Start of Input records

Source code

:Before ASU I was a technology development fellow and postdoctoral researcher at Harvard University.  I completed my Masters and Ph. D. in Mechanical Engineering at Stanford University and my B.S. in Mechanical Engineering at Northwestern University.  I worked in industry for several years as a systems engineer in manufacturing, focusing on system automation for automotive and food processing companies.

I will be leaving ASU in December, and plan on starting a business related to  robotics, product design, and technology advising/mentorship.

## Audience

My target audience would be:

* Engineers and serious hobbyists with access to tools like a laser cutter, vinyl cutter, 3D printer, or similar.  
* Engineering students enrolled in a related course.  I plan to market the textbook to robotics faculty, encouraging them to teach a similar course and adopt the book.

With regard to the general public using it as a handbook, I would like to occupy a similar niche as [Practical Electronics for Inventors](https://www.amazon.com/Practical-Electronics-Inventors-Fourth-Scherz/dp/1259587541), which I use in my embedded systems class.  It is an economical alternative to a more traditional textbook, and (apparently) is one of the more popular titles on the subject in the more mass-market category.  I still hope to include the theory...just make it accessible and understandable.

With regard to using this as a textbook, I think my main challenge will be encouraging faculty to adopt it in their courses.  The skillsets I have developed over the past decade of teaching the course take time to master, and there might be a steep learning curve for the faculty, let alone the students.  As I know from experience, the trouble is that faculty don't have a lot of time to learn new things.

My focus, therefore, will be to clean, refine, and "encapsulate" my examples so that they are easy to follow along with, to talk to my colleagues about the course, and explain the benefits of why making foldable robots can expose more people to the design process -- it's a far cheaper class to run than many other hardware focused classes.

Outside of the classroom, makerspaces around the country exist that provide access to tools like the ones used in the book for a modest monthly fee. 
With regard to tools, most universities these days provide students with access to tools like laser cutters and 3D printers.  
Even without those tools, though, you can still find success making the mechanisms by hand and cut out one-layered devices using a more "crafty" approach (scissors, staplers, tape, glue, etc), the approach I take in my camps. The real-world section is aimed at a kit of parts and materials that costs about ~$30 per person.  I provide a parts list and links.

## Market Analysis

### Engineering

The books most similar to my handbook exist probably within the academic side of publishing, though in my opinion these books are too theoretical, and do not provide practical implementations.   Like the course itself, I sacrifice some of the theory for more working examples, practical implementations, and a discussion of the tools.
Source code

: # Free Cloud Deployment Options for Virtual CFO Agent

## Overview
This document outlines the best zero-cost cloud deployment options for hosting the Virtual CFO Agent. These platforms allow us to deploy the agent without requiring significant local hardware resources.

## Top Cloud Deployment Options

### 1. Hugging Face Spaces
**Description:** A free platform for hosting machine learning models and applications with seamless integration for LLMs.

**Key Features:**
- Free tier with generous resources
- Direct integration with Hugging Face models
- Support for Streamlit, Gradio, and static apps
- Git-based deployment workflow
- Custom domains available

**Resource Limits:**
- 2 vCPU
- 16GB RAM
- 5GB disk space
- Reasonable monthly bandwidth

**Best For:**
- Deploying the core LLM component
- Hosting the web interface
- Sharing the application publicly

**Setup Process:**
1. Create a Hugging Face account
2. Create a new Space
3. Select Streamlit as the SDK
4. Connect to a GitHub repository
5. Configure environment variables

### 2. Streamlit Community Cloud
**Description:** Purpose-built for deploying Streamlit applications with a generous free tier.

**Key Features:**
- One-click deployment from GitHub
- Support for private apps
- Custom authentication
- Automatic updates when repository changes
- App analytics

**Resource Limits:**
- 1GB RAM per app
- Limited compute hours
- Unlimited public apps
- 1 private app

End of Input records

When a line above includes the word "tier", please list that line.

#### [Output below]
- Free tier with generous resources
**Description:** Purpose-built for deploying Streamlit applications with a generous free tier.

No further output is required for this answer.